“I know,” I say, and my voice goes lower, steadier, because this part cannot be dressed up. “They’ll threaten everyone near you. That’s how they keep peace tidy.”
Draev leans forward slightly, the holo image sharpening around his eyes. “And why now, Commander? You sat on this for years.”
The question is not accusation, not really; it’s a wound asking why it has been left untreated. I could answer with a thousand careful words, with diplomacy and history and ceasefire clauses, but in this room, with surveillance humming through the walls and Selene’s secret now sitting in the open between my ribs, the simplest truth is the only one worth offering.
“Because I am done paying for peace with other people’s lives,” I say quietly. “And because someone braver than I am started digging where the rot lives.”
Draev’s gaze sharpens as if he understands more than I’ve said. “Ardent.”
“Yes.”
He nods once, slow, the motion heavy with respect. “Alright. I’ll draft it. You want full technical detail or a version a senator can understand without drooling?”
“Both,” I answer, and a faint, grim edge enters my voice. “Give them the clean summary and the ugly appendix. Let them choke on the appendix if they try to pretend it’s vague.”
Draev’s mouth quirks. “That’s the Commander I remember.”
Then his expression hardens again. “How do you want it transmitted?”
“Through Coalition diplomatic counsel,” I reply. “Sworn under Vakutan military oath, notarized, time-stamped, and delivered to tribunal evidentiary intake with redundancy.

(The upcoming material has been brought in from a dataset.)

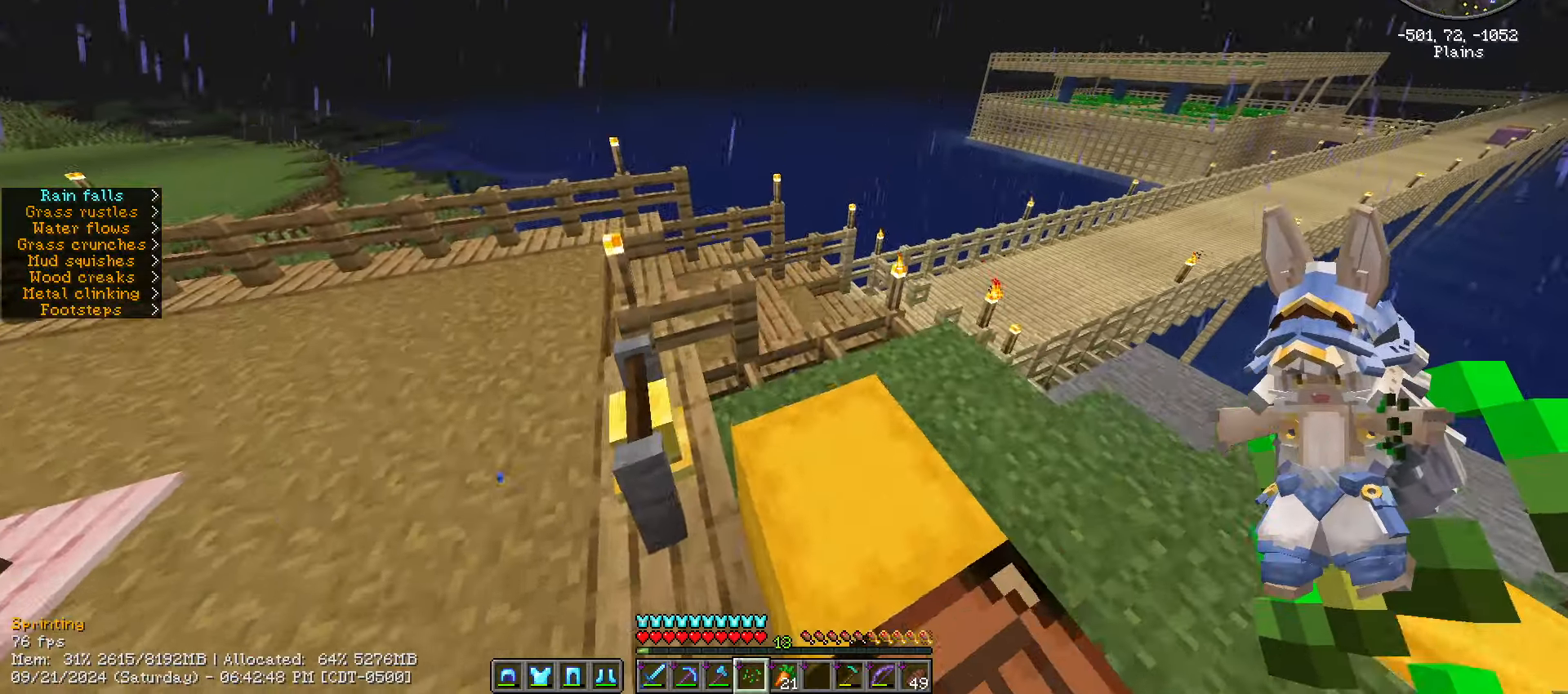
{"keys": ["ctrl_l", "space", "w"], "mouse": [], "events": [[134, "space", "down"]]}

If they ‘corrupt’ one file, there’s another copy sitting in three places.”
Draev’s eyes flash. “They corrupted evidence?”
“Yes.”
His jaw tightens, anger visible even through holo distortion. “Alright. Then we do redundancy. We do ugly redundancy.”
“Good,” I say.
Draev nods, then pauses, and his voice drops. “Commander… you sure you want to light this match?”
I think of Selene standing in the dim archive chamber with her hands braced on cold alloy, refusing to let me die neatly for the comfort of liars, and the answer settles in me with the cold certainty of a blade being seated in its sheath.
“I’m sure,” I reply.
The holo fades as Draev ends the channel, already moving, already doing what I should have demanded years ago, and I remain in the custody cell with the hum of filtered air and the quiet ache of inevitability.
I file the formal submission request immediately, attaching a procedural cover letter through Pellorin’s channel and citing direct relevance to blackout onset and corridor recalibrationverification, then I wait the way you wait for artillery: not with hope, but with readiness.
The response arrives before my pulse has fully settled.
TRIBUNAL LEADERSHIP NOTICE:Request for witness affidavit inclusion denied at this time. Evidence proposed exceeds current prosecutorial focus and falls outside negligence scope pending diplomatic review.
Denied at this time.
The phrase is a soft glove over a hard fist, and the anger that rises in me is not explosive; it is slow, thick, and steady, the kind that keeps you alive in a siege because it does not burn out quickly.
Pellorin calls through the monitored channel an hour later, his face sharp with stress and exhaustion, hair slightly disordered as though he has been running between offices that keep moving their doors.
“They denied it,” he says without preamble.
“I saw,” I reply.
“They’re framing it as scope creep,” he continues, voice tight. “They’re saying the affidavit is outside prosecutorial focus, and Drax is using ‘diplomatic review’ like a shield.”
“They want time,” I say.
“They want you quiet,” Pellorin counters. “And they want Ardent—” He stops, recalibrates, and finishes carefully. “—and they want tribunal staff contained.”